Monday, April 10, 2006

Piles

We had another busy weekend. I was actually hoping for a slightly quieter one, but you get what you get. We at least were home this weekend, which meant that we had a lot of catching up to do from last weekend's trip to my cousin's wedding. We had piles of laundry to go through--clean and dirty. The clothes we'd managed to get washed over the last week end up in a clean pile in front of the couch in our bedroom--where they're supposed to be folded. The dirty ones just overflow our various hampers (is 5 hampers too many for 3 people? hmmm..).

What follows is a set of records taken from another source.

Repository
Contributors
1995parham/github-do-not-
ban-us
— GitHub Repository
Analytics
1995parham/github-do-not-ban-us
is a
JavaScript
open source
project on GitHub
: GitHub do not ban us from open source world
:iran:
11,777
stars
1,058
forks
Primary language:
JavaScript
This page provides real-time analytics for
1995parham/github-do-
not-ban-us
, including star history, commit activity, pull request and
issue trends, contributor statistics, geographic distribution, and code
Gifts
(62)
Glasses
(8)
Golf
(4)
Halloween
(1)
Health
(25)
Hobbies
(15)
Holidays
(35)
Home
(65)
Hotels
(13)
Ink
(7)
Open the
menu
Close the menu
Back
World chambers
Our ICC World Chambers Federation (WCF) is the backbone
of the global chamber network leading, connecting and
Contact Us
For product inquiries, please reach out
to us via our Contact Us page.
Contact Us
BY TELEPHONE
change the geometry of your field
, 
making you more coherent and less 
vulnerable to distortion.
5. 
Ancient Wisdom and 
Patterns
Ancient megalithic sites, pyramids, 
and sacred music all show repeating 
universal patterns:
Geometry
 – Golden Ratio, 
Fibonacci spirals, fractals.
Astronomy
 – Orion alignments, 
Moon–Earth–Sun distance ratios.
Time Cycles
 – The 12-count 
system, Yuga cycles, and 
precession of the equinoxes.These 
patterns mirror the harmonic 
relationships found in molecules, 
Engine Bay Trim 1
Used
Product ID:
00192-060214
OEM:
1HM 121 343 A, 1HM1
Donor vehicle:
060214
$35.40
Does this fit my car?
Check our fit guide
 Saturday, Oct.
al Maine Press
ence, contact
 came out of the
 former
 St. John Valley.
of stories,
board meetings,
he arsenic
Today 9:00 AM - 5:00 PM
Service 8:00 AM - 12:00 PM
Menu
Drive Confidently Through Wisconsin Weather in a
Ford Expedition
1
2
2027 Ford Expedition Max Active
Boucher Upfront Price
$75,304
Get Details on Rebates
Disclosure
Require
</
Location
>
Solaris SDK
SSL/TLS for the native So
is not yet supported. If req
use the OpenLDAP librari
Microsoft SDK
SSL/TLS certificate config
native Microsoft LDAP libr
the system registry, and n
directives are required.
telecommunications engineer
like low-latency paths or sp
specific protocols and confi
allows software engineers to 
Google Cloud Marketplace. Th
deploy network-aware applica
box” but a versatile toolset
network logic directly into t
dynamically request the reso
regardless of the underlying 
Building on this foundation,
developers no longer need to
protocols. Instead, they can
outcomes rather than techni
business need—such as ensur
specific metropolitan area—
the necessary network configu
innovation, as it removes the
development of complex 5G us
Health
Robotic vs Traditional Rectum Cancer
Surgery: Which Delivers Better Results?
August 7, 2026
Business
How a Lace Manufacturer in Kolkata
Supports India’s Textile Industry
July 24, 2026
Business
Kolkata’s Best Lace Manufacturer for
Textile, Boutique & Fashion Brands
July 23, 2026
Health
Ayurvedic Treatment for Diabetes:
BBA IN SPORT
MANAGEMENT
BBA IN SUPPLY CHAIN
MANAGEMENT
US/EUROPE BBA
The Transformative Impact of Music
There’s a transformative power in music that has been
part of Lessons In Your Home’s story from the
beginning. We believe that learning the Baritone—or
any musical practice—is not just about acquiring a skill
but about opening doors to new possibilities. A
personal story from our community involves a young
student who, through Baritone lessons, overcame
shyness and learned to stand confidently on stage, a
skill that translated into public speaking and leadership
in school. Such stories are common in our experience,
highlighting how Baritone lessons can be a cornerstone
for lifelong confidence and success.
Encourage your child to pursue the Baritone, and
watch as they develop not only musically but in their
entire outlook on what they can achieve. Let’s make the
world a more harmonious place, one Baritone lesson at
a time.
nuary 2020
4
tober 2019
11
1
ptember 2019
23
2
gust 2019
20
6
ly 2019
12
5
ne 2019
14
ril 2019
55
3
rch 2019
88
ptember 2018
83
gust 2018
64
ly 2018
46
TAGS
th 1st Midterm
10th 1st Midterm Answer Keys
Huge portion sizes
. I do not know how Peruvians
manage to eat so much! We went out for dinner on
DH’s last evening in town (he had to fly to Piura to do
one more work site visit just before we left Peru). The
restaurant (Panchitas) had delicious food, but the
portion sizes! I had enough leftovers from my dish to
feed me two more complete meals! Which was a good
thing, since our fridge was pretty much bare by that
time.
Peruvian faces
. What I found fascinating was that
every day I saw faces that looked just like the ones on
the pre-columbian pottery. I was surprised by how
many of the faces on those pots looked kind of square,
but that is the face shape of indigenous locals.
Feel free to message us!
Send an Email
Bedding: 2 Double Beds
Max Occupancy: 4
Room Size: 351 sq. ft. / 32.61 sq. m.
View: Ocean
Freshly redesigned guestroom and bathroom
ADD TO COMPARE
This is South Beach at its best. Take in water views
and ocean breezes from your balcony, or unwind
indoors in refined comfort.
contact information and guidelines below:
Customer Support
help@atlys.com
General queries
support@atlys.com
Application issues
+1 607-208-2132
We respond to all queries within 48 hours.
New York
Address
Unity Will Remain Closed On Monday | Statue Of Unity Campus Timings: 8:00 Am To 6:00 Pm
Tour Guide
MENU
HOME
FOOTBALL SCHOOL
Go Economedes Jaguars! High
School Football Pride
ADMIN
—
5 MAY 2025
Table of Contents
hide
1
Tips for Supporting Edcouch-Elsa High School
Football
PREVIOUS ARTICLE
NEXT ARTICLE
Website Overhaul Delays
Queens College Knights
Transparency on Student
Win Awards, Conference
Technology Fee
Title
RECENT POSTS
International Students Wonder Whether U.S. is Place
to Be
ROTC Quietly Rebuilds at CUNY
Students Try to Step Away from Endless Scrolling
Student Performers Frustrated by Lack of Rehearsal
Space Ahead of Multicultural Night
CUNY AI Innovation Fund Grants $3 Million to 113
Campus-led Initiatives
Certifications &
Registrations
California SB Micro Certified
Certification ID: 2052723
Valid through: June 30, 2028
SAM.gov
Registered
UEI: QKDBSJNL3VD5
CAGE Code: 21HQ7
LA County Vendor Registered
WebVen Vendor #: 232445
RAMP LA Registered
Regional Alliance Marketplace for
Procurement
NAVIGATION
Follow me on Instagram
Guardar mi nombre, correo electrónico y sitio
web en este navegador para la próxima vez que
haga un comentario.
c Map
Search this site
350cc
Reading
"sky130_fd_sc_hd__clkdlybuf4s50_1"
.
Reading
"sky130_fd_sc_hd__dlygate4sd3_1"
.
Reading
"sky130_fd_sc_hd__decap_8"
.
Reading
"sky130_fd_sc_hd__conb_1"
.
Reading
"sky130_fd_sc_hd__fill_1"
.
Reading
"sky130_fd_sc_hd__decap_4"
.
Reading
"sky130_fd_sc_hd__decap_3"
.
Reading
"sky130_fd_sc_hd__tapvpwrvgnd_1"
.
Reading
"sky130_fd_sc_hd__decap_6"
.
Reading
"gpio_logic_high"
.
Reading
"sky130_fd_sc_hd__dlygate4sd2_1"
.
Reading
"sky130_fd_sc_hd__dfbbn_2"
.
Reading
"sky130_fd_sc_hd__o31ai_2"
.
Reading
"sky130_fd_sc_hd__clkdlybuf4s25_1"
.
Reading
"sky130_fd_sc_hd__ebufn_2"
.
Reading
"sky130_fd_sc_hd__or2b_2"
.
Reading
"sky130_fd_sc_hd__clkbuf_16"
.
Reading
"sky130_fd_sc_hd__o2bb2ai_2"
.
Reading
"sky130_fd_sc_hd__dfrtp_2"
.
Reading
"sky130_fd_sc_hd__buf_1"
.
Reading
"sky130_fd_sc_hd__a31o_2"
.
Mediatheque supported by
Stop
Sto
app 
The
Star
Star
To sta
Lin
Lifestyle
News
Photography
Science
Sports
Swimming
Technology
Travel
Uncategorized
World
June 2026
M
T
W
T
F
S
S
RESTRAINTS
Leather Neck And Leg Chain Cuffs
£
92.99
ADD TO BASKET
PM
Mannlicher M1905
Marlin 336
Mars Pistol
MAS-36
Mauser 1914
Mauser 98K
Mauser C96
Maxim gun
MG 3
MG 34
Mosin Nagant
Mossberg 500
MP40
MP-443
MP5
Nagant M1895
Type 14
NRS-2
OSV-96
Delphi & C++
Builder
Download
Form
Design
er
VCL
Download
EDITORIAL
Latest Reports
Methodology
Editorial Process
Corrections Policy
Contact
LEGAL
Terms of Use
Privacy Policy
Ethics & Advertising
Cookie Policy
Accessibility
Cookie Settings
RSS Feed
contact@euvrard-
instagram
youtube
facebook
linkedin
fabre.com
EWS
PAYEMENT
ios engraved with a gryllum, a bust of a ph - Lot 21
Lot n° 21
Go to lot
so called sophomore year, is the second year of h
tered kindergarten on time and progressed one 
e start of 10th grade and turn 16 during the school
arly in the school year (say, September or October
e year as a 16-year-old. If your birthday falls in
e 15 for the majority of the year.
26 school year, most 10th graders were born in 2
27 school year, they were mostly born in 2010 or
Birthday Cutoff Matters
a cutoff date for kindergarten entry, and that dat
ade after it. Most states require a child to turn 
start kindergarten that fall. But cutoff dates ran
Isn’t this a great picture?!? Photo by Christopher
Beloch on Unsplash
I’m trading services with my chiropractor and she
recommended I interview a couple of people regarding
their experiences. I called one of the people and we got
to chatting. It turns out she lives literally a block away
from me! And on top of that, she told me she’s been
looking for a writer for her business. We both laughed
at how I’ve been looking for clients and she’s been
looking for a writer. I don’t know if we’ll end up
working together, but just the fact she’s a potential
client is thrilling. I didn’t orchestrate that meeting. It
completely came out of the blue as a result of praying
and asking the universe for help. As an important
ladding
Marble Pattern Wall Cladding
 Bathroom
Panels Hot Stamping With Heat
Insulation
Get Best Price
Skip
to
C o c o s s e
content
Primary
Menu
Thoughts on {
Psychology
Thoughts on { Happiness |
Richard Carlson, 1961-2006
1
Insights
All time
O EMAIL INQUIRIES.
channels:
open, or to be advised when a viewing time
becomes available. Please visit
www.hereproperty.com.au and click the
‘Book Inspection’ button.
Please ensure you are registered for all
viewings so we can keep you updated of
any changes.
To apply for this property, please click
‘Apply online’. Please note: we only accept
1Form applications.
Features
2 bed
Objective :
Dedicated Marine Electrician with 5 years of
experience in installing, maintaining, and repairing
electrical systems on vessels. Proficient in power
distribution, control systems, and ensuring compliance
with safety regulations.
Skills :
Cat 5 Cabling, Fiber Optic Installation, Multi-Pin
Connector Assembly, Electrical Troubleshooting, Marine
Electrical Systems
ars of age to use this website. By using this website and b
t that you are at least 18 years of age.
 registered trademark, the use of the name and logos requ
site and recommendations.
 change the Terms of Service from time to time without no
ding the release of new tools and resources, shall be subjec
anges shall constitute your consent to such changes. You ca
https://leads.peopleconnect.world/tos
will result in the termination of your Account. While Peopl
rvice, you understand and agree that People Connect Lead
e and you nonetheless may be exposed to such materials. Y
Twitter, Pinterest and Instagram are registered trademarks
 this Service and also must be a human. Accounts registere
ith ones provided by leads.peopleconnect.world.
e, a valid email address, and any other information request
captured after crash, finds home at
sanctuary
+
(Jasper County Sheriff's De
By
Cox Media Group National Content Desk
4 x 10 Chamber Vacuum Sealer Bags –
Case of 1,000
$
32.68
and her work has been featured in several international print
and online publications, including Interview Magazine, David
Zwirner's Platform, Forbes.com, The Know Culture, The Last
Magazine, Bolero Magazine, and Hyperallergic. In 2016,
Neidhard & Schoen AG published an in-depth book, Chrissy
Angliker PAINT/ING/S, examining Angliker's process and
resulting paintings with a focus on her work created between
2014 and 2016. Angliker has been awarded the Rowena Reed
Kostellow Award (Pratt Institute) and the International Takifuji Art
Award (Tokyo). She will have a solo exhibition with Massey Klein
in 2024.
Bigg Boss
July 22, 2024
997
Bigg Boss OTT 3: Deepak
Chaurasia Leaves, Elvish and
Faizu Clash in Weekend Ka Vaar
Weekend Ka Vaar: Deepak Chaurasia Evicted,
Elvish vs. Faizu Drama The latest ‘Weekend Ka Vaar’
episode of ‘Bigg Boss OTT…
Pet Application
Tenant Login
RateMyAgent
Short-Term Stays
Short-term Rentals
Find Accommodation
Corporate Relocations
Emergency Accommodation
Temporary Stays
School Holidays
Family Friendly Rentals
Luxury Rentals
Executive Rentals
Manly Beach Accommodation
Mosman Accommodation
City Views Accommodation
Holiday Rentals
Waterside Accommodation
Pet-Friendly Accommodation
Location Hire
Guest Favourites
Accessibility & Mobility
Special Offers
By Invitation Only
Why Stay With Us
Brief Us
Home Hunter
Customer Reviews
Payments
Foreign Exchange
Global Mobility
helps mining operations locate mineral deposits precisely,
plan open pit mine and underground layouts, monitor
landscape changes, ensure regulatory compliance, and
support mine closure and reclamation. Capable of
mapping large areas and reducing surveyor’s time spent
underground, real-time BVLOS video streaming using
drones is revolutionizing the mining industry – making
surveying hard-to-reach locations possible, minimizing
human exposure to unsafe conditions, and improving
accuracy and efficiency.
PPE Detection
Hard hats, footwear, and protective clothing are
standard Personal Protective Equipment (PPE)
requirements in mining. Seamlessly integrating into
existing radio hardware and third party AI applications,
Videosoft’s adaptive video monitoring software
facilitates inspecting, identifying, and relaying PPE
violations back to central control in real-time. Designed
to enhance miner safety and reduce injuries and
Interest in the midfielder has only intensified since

Plus, this week a friend brought over a ton of her daughter's outgrown clothes that we had to sort through. I enjoy getting these because they quickly fill Charlotte's closet with cute clothes--many are in excellent condition, and the ones that aren't will just go to daycare, where she'll add more paint and red jello stains anyway. Plus, there are always a handful of adorable dresses that are in near perfect shape. I also love shopping for Charlotte, and it's nice to be able to buy her a couple of slightly more expensive outfits. I don't buy anything too outrageous--no $200 baby dresses--but $50 total for a jumper, sweater, shirt, and matching tights is way more than I would spend if I were supplying an entire closet full of clothes in every size. Anyway, the buckets of new-to-us clothes got added to the piles of laundry on the floor.

Our laundry process goes something like this: 1) Decide on the next load to be done(i.e. is someone out of jeans or underwear or towels or is the pile of red's overflowing into the hall...) 2) Extract the clothes from the appropriate hamper(s). There is one in our room, one in Charlotte's, and 3 hanging ones in the laundry room that's right off the kitchen--one for towels, one for Charlotte's things (mostly dirty bibs), and a third for everything else. 3) Wash and dry clothes, preferably within the same 24 hour period. If things sit in the washer longer than that, they probably get a second washing. Yes, this happens fairly frequently. 4) Carry dry clothes upstairs to our room and dump them in a pile on the floor. 5) Fold/hang and put away the laundry. Ideally this happens within a short period of step 4, but generally there's a small hill of clean clothes on our bedroom floor.

The best I can say for this system is that generally the clean pile is larger than the dirty pile. And, thanks in part to the generosity of friends with older daughters, we all have enough clothes in our closets to make it through the average 2-week cycle time of our laundry.